Friday, November 03, 2006

Selig Harrison's "Korean Endgame", Part 1

Selig Harrison’s book, Korean Endgame, is a rare one. It is unusual to read a careful, thoughtful, extremely knowledgeable and non-ideological account of one of America’s chief foreign policy opponents. Harrison has 30 years experience studying the area and has many personal contacts in both Koreas. Since this is a long, detailed and scholarly treatment probably only a few specialists will read it. I’d like to take this opportunity to share some of the surprising judgments contained in just the first few pages.

(I use the term “judgments” because when it comes to the complicated events of foreign policy it is very difficult to separate “facts” from “judgments”. This makes foreign policy particularly vulnerable to ideological distortion. For example, in North Korea, Part 3 I discussed a disagreement which in principle is a factual matter: Are the U.S. Treasury financial sanctions on N. Korea, instituted in September 2005, simply aimed at alleged illegal activities or are they aimed at stopping as many worldwide banks as possible from doing any lending business with N. Korea? While “in principle” a factual matter it would be difficult to collect the information necessary to decide which judgment was true. Thus, ideologues can interpret the matter pretty much at will. I tried to establish what was factual by citing administration statements in a New York Times article and the statement of the U.S. Treasury official with chief responsibility for these sanctions.)

What judgments of Selig Harrison’s at least surprised this reader? From p. xiii-xiv: “Mounting historical evidence makes it increasingly clear that the meaning of the Korean War has been widely misunderstood. The original assumption underlying U.S. intervention was that the North had acted as a puppet of the Soviet Union in the opening thrust of a worldwide Communist expansionist offensive…. But historians have now established beyond doubt that it was Kim Il Sung, not Stalin, who instigated the invasion, primarily in response to an internal factional challenge from his most significant rival…. Recent research in the Soviet Union and China has unearthed extensive documentation that shows how hesitant Stalin was in responding to Kim’s pressures for an invasion…. Stalin finally yielded to Kim because he mistakenly concluded that the war would not take long and would not lead to conflict with the United States.”

I don’t find this hard to believe. I think the American public should always be suspicious of any internal or external policy advanced by people who use emotions, especially fear, to advocate their policies. (Cold War anti-communism is a prime example.) I don’t hold that there aren’t things in the world to be afraid of; there are indeed things for which we need to be realistically and adequately prepared. But whenever a group of politicians tries to whip up fear and demonize those domestic opponents with whom they disagree, the public should be extremely skeptical of the case the fear-mongers make. Demagoguery is a poison to be devoutly avoided. The only problem I have with Dr. Johnson’s admonition, “Patriotism, sir, is the last resort of scoundrels”, is that he should have said it was the first resort.

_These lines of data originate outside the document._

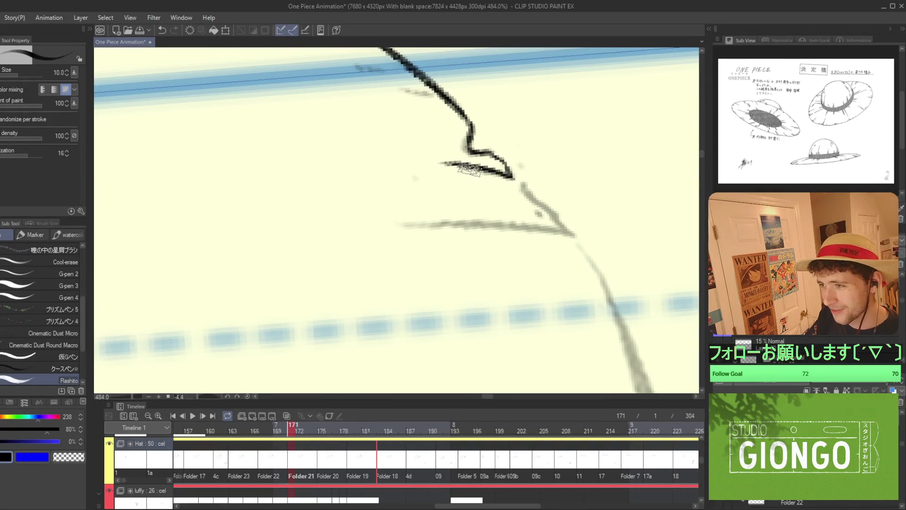
# Trace from the hook tip along the brim and down its curve, redoing rough strokes.
pyautogui.moveTo(520, 179); pyautogui.dragTo(430, 160)
pyautogui.press('ctrl+z')
pyautogui.moveTo(514, 181); pyautogui.dragTo(453, 159)
pyautogui.press('ctrl+z')
pyautogui.moveTo(514, 181); pyautogui.dragTo(451, 165)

Harrison continued (p. xiv-xv): “Moscow and Washington saw themselves as the puppeteers pulling the strings. More often than not, however, they were manipulated by clients who had their own agendas…. Kim secured Mao Tse-Tung’s blessing for an invasion, which greatly strengthened his hand in dealing with Stalin, who feared a Chinese challenge for leadership of the world Communist movement…. The United States, for its part, has been manipulated by a succession of South Korean leaders, starting with Syngman Rhee. It was Rhee’s refusal to sign the 1953 armistice and his threats to ‘march North’ that forced the United States to buy him off with economic and military commitments…. Initially modest, the resulting influx of U.S. economic and military aid to South Korea totaled some $19.07 billion by 1997…. The only countries that have received more American assistance have been Israel ($56.1 billion), Egypt ($36.7 billion), and South Vietnam ($21.8 billion).”

Commenting upon the policies of Russia and China Harrison wrote (p. xv): “But now Moscow has nullified its security treaty with Pyongyang and is selling its most advanced military equipment and technology to Seoul. Beijing, while retaining its security treaty, has phased out its military aid to Pyongyang and is seeking to promote a reduction of military tensions between North and South…. Equally important, both Russia and China have forged much more important economic links with the South than with the North. Since 1958, there have been no Soviet or Chinese forces in North Korea. Nevertheless, the United States continues to maintain 37,000 U.S. troops in the South at a direct cost of $2 billion per year….”

(P. xvi): “While South Korean policies have softened since the [2000] North-South summit, the U.S. policy posture has remained largely unchanged, except for a brief but notable thaw during the final year of the Clinton administration. As I will show, such a reassessment has been blocked, in part, by entrenched military and industrial vested interests in Washington and Seoul alike with a stake in sustaining North-South tensions and in keeping the specter of a North Korean threat alive as a justification for maintaining the present level of U.S. force deployments in Asia.”